Kebijakan ini langsung mengguncang pasar saham, terutama sektor teknologi. Sejak diumumkan pada 2 April 2025, indeks Nasdaq 100 telah merosot 16% dalam enam minggu terakhir, menguapkan kapitalisasi pasar senilai USD1,4 triliun.
Beberapa raksasa teknologi terdampak signifikan. Saham Apple merosot 9,3% dan menghapus lebih dari USD310 miliar dari nilai pasar perusahaan. Nvidia dan Broadcom juga mengalami penurunan tajam, sementara saham perusahaan semikonduktor seperti Micron Technology Inc. dan Microchip Technology Inc. anjlok lebih dari 16%.
Penyebab utama gejolak ini adalah ketergantungan perusahaan teknologi AS pada rantai pasok dari Asia, terutama untuk chip dan komponen elektronik. Tarif baru yang dikenakan terhadap impor dari China dan Taiwan mencapai masing-masing 54% dan 32%, sedangkan Vietnam dan India dikenai tarif sebesar 26%.
Kondisi ini membuat banyak perusahaan menghadapi pilihan sulit: menaikkan harga jual produk, atau menanggung lonjakan biaya yang bisa memangkas margin keuntungan.
“Kebijakan ini adalah skenario terburuk untuk industri teknologi. Saya rasa ini belum mencapai titik terendah. Ketidakpastian akan terus membayangi hingga ada perubahan kebijakan,” ujar Paul Stanley, Kepala Investasi di Granite Bay Wealth Management, kepada Bloomberg.
Namun tidak semua sektor terkena dampak sama besar. Perusahaan perangkat lunak seperti Microsoft dan Workday hanya mengalami penurunan ringan karena keterpaparan mereka terhadap rantai pasok global jauh lebih kecil.

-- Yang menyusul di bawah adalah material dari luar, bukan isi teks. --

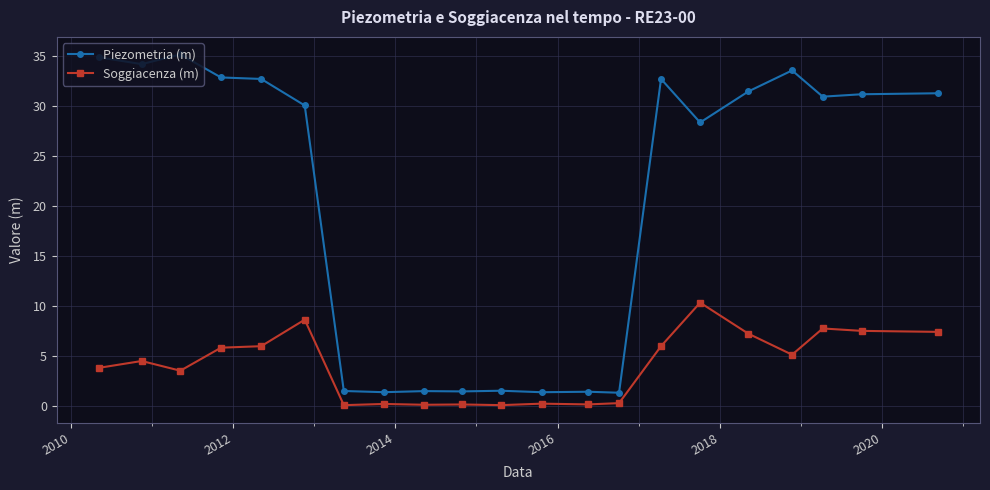

True or false: Soggiacenza (m) and Piezometria (m) intersect in this chart.

False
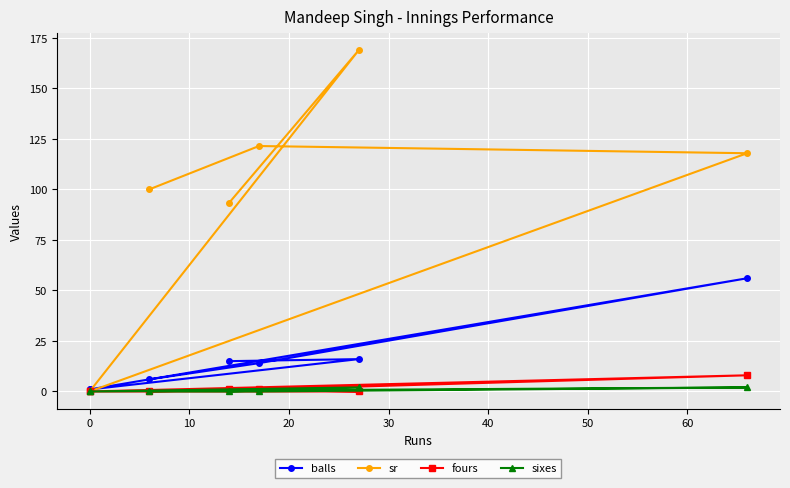

List the labels in order of sixes value, largest first.

0, 30, −10, 10, 20, 40, 50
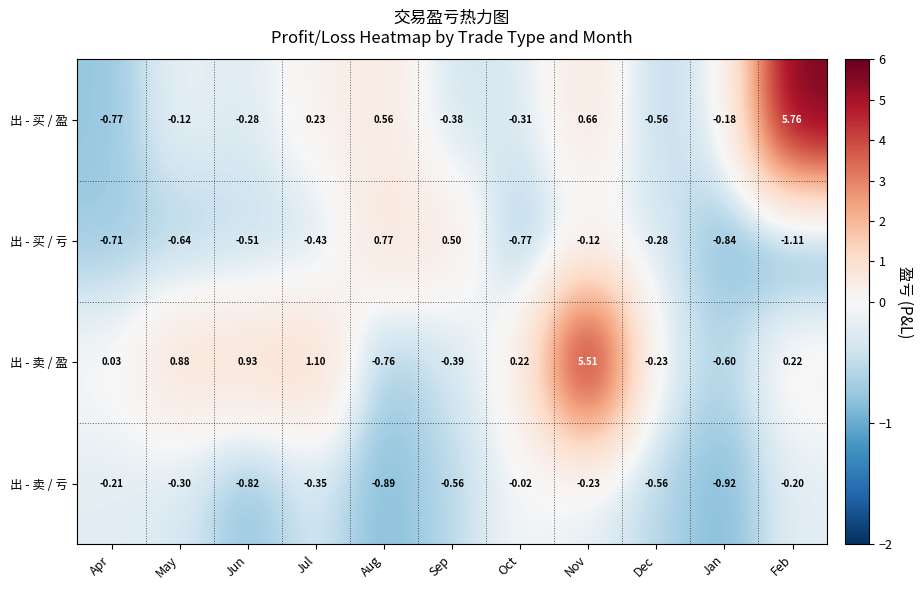

List the labels in order of 出 - 买 / 盈 value, largest first.

Feb, Nov, Aug, Jul, May, Jan, Jun, Oct, Sep, Dec, Apr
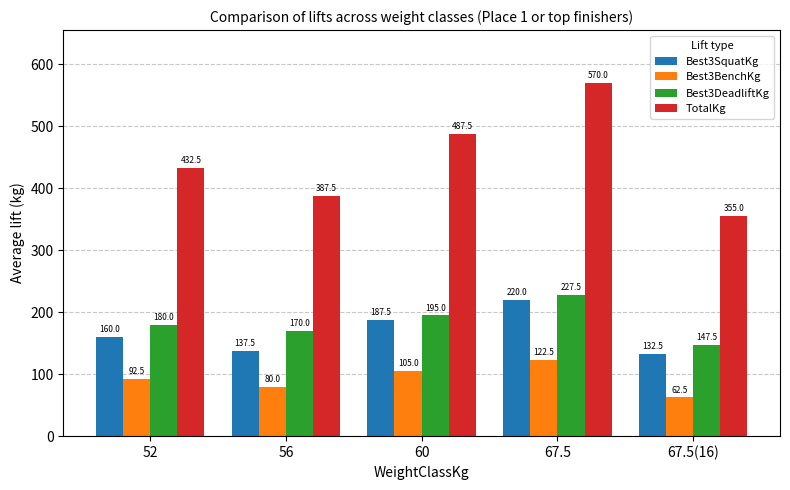

What is the difference between the TotalKg values at 67.5 and 52?

137.5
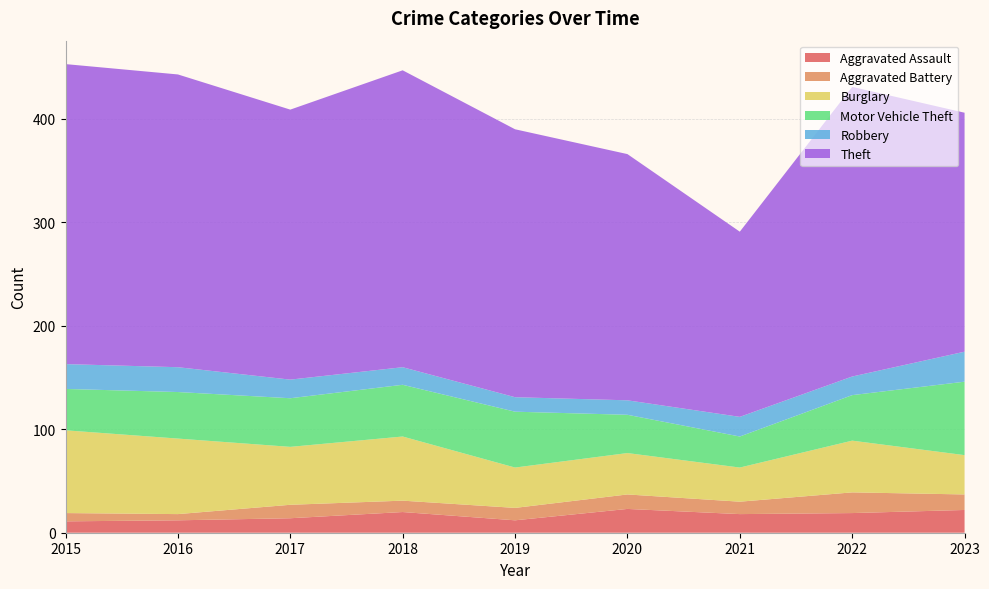

Reading left to right, what are all the values shown in this chart?

Aggravated Assault: 11	12	14	20	12	23	18	19	22
Aggravated Battery: 8	6	13	11	12	14	12	20	15
Burglary: 80	73	56	62	39	40	33	50	38
Motor Vehicle Theft: 40	45	47	50	54	37	30	44	71
Robbery: 24	24	18	17	14	14	19	18	29
Theft: 290	283	261	287	259	238	179	280	231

Di tengah kepanikan pasar, sebagian investor justru melihat peluang. Jason Britton, Kepala Investasi di Reflection Asset Management, menyebut kondisi ini sebagai momen yang tepat untuk membeli saham-saham perusahaan kuat dengan harga diskon.
“Saya baru saja membeli saham yang saya incar kemarin. Bagi investor jangka panjang, kondisi seperti ini justru menarik,” katanya.
Sementara itu, kebijakan Trump yang mendorong relokasi manufaktur kembali ke dalam negeri menambah tantangan baru bagi industri. Analis memperkirakan Apple butuh waktu hingga tiga tahun dan biaya sekitar USD30 miliar hanya untuk memindahkan 10% rantai pasoknya dari Asia ke Amerika Serikat. Produksi domestik ini juga diperkirakan akan meningkatkan harga produk, termasuk iPhone.
Dengan tekanan dari berbagai arah—tarif tinggi, ketergantungan global, dan pasar yang tidak stabil—perusahaan teknologi Amerika kini berada di persimpangan jalan. Tanpa kepastian regulasi dan strategi baru yang adaptif, masa depan industri ini tetap menjadi tanda tanya besar.